Senior Economist at UOB Group Alvin Liew reviews the latest publication of the FOMC Minutes of the June 14 meeting.
According to the latest FOMC minutes (released on 6 Jul, 2am SGT), while the Federal Reserve (Fed) policymakers in its 13/14 Jun 2023 Federal Open Market Committee (FOMC) meeting unanimously agreed to keep the target range of its Fed Funds Target Rate (FFTR) unchanged at 5.00%-5.25%, it was seen as a less united agreement among an increasingly divided committee. The next move in Jul is almost guaranteed to be a hike, as “almost all” Fed policymakers agreed hikes will be needed this year to continue the Fed’s battle to curb inflation.
According to the minutes, “almost all participants judged it appropriate or acceptable to maintain the target range for the federal funds rate at 5 to 5-1/4 percent at this meeting. Most of these participants observed that leaving the target range unchanged at this meeting would allow them more time to assess the economy's progress toward the Committee's goals of maximum employment and price stability. Some participants indicated that they favored raising the target range for the federal funds rate 25 basis points at this meeting or that they could have supported such a proposal.”
And importantly, “almost all participants noted that in their economic projections that they judged that additional increases in the target federal funds rate during 2023 would be appropriate.”
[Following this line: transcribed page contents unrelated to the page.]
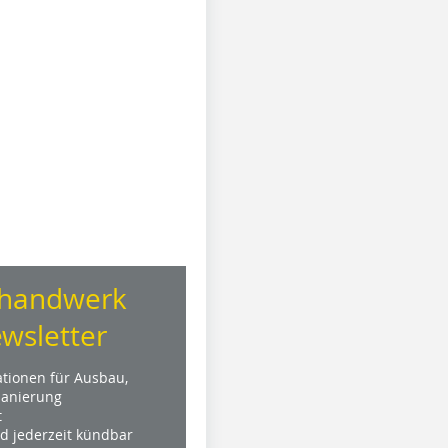
handwerk
wsletter
ationen für Ausbau,
anierung
t
nd jederzeit kündbar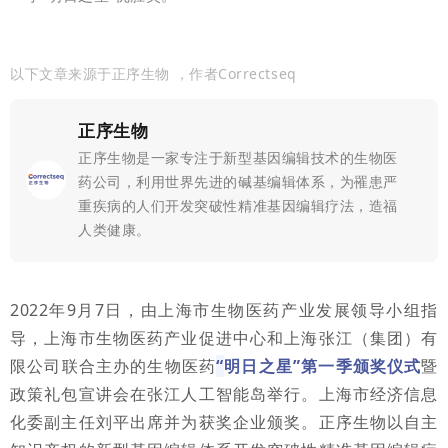
以下文章来源于正序生物
，作者Correctseq
正序生物
正序生物是一家专注于新型基因编辑技术的生物医
药公司，利用世界先进的碱基编辑体系，为罹患严
重疾病的人们开发突破性精准基因编辑疗法，造福
人类健康。
2022年9月7日，由上海市生物医药产业发展领导小组指
导，上海市生物医药产业促进中心和上海张江（集团）有
限公司联合主办的生物医药
“
明日之星”第一季颁奖仪式
暨
政策礼包宣讲会在张江人工智能岛举行。上海市经济信息
化委副主任刘平出席并为获奖企业颁奖。正序生物以自主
The participants continued to agree that inflation was unacceptably high and declining slower than they had expected, while core goods inflation had moderated since mid-2022, “it had slowed less rapidly than expected in recent months, despite data and reports from business contacts indicating that supply chain constraints had continued to ease.”
FOMC Outlook – One More Hike In Jul FOMC. The Jun FOMC minutes, Jun Dotplot’s upward revision together with Powell’s hawkish comments affirm more Fed policy tightening ahead. We still expect the Fed to hike one final time by 25bps at this upcoming Jul 2023 FOMC to the range of 5.25-5.50% and pause thereafter for rest of 2023. There is risk for one more hike in 2023 but we believe the Fed is very near the cycle’s end. We continue to expect no rate cuts in 2023, which is also the consensus view at this juncture.